Der Zulassungsausschuss müsste so eigentlich feststellen, dass das Verfahren mangels Möglichkeit der Fortführung der Praxis beendet ist.

Hiergegen könnte jedoch wiederum der Bewerber klagen, was zur Folge hätte, dass gegebenenfalls über Jahre der Praxisinhaber nicht erneut ein Nachfolgezulassungsverfahren einleiten könnte.

Motive sind irrelevant

Aber auch das Gesetz bietet - wie so oft - eine probate Möglichkeit: Nach Paragraf 48 SGB X ist ein Verwaltungsakt aufzuheben, wenn eine wesentliche Änderung der tatsächlichen Verhältnisse eintritt.

Solche Tatsachen können auch innere Umstände sein, also der Wille des Praxisinhabers, auf seine Zulassung zu verzichten und die Praxis von einem Nachfolger weiterführen zu lassen.

Erklärt also der Praxisinhaber, die Praxis solle nicht von einem Nachfolger fortgeführt werden, so ist der erste Beschluss des Zulassungsausschusses, mit dem die Durchführung des Nachbesetzungsverfahrens genehmigt wurde, aufzuheben. Damit entfällt die Grundlage für das Verfahren der Bewerberauswahl. Dies ist somit einzustellen.

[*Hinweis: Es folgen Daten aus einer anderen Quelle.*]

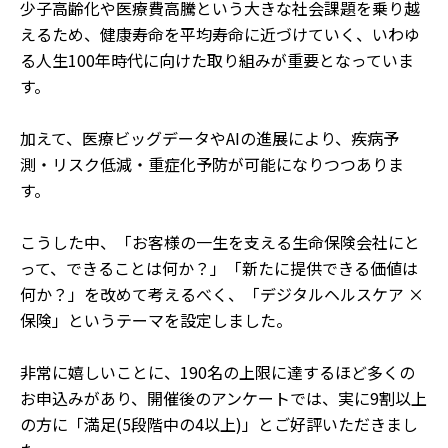
少子高齢化や医療費高騰という大きな社会課題を乗り越
えるため、健康寿命を平均寿命に近づけていく、いわゆ
る人生100年時代に向けた取り組みが重要となっていま
す。
加えて、医療ビッグデータやAIの進展により、疾病予
測・リスク低減・重症化予防が可能になりつつありま
す。
こうした中、「お客様の一生を支える生命保険会社にと
って、できることは何か？」「新たに提供できる価値は
何か？」を改めて考えるべく、「デジタルヘルスケア ×
保険」というテーマを設定しました。
非常に嬉しいことに、190名の上限に達するほど多くの
お申込みがあり、開催後のアンケートでは、実に9割以上
の方に「満足(5段階中の4以上)」とご好評いただきまし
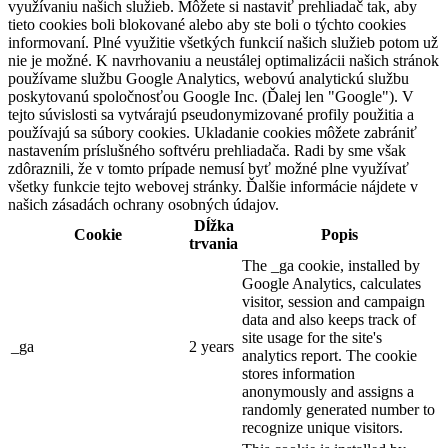
využívaniu našich služieb. Môžete si nastaviť prehliadač tak, aby
tieto cookies boli blokované alebo aby ste boli o týchto cookies
informovaní. Plné využitie všetkých funkcií našich služieb potom už
nie je možné. K navrhovaniu a neustálej optimalizácii našich stránok
používame službu Google Analytics, webovú analytickú službu
poskytovanú spoločnosťou Google Inc. (Ďalej len "Google"). V
tejto súvislosti sa vytvárajú pseudonymizované profily použitia a
používajú sa súbory cookies. Ukladanie cookies môžete zabrániť
nastavením príslušného softvéru prehliadača. Radi by sme však
zdôraznili, že v tomto prípade nemusí byť možné plne využívať
všetky funkcie tejto webovej stránky. Ďalšie informácie nájdete v
našich zásadách ochrany osobných údajov.
Dĺžka
Cookie
Popis
trvania
The _ga cookie, installed by
Google Analytics, calculates
visitor, session and campaign
data and also keeps track of
site usage for the site's
_ga
2 years
analytics report. The cookie
stores information
anonymously and assigns a
randomly generated number to
recognize unique visitors.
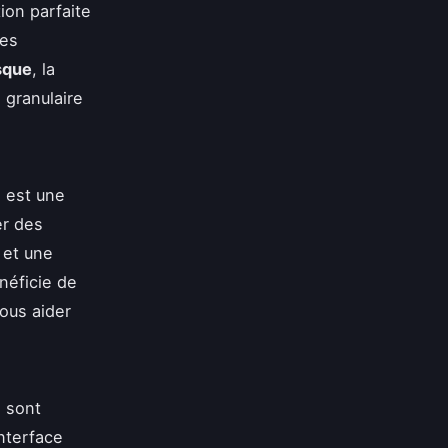
ion parfaite
es
sque
, la
 granulaire
 est une
er des
 et une
néficie de
ous aider
, sont
interface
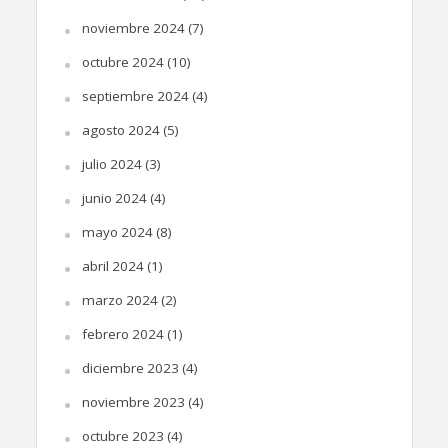
noviembre 2024
(7)
octubre 2024
(10)
septiembre 2024
(4)
agosto 2024
(5)
julio 2024
(3)
junio 2024
(4)
mayo 2024
(8)
abril 2024
(1)
marzo 2024
(2)
febrero 2024
(1)
diciembre 2023
(4)
noviembre 2023
(4)
octubre 2023
(4)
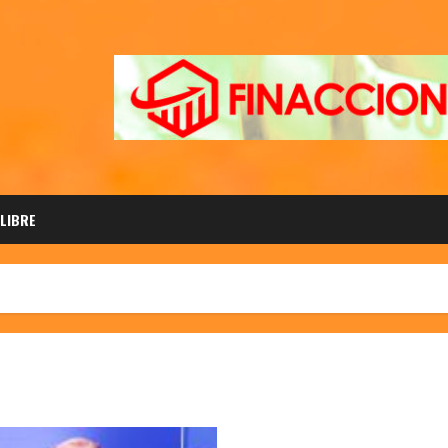
 LIBRE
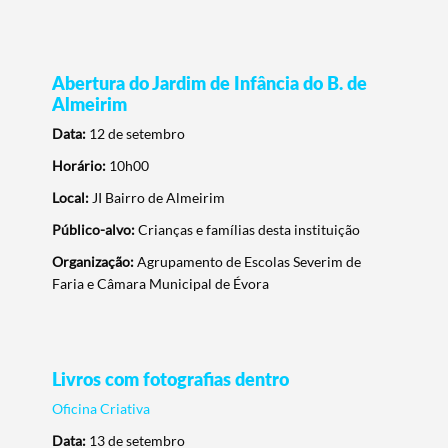
Abertura do Jardim de Infância do B. de
Almeirim
Data:
12 de setembro
Horário:
10h00
Local:
JI Bairro de Almeirim
Público-alvo:
Crianças e famílias desta instituição
Organização:
Agrupamento de Escolas Severim de
Faria e Câmara Municipal de Évora
Livros com fotografias dentro
Oficina Criativa
Data:
13 de setembro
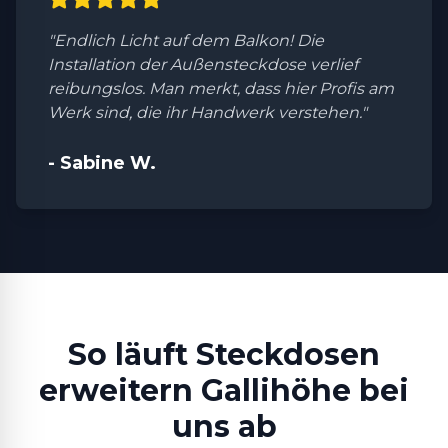
"Endlich Licht auf dem Balkon! Die
Installation der Außensteckdose verlief
reibungslos. Man merkt, dass hier Profis am
Werk sind, die ihr Handwerk verstehen."
- Sabine W.
So läuft Steckdosen
erweitern Gallihöhe bei
uns ab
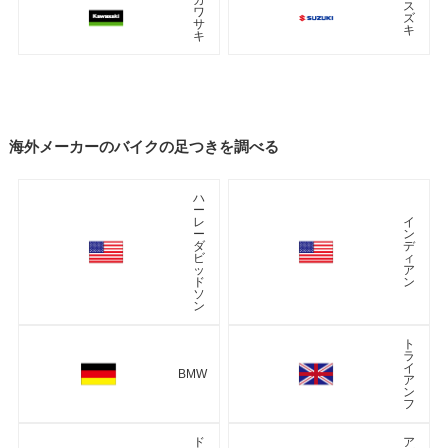
ス
ワ
ズ
サ
キ
キ
海外メーカーのバイクの足つきを調べる
ハ
ー
レ
イ
ー
ン
ダ
デ
ビ
ィ
ッ
ア
ド
ン
ソ
ン
ト
ラ
イ
BMW
ア
ン
フ
ド
ア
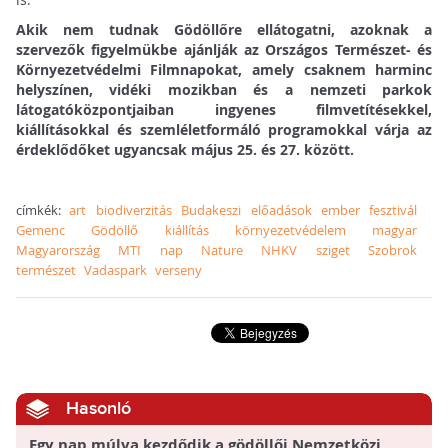
Akik nem tudnak Gödöllőre ellátogatni, azoknak a
szervezők figyelmükbe ajánlják az Országos Természet- és
Környezetvédelmi Filmnapokat, amely csaknem harminc
helyszínen, vidéki mozikban és a nemzeti parkok
látogatóközpontjaiban ingyenes filmvetítésekkel,
kiállításokkal és szemléletformáló programokkal várja az
érdeklődőket ugyancsak május 25. és 27. között.
címkék:
art
biodiverzitás
Budakeszi
előadások
ember
fesztivál
Gemenc
Gödöllő
kiállítás
környezetvédelem
magyar
Magyarország
MTI
nap
Nature
NHKV
sziget
Szobrok
természet
Vadaspark
verseny
Hasonló
Egy nap múlva kezdődik a gödöllői Nemzetközi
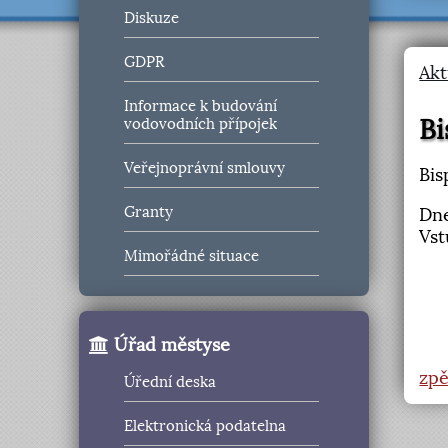
Diskuze
GDPR
Akt
Informace k budování
Bi
vodovodních přípojek
Veřejnoprávní smlouvy
Bis
Granty
Dne
Vst
Mimořádné situace
Úřad městyse
zpě
Úřední deska
Elektronická podatelna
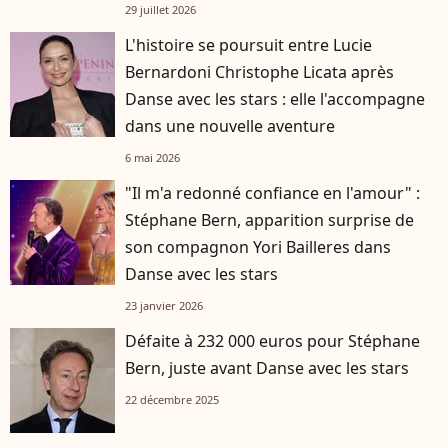
29 juillet 2026
L'histoire se poursuit entre Lucie
Bernardoni Christophe Licata après
Danse avec les stars : elle l'accompagne
dans une nouvelle aventure
6 mai 2026
"Il m'a redonné confiance en l'amour" :
Stéphane Bern, apparition surprise de
son compagnon Yori Bailleres dans
Danse avec les stars
23 janvier 2026
Défaite à 232 000 euros pour Stéphane
Bern, juste avant Danse avec les stars
22 décembre 2025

Der nun nicht zum Zuge kommende Bewerber kann hiergegen nicht klagen, da der ursprüngliche Bescheid über die Einleitung des Ausschreibungsverfahrens ihm gegenüber keine Drittwirkung besaß.

Im Ergebnis bleibt somit der Praxisinhaber Herr des Verfahrens. Er entscheidet wie bisher, ob ein Nachfolger die Praxis übernehmen soll oder nicht. Welche Motive ihn leiten, ist wie bisher irrelevant.

Dr. Ingo Pflugmacher ist Fachanwalt für Medizin- und Verwaltungsrecht und Partner der Anwaltskanzlei Busse & Miessen in Bonn.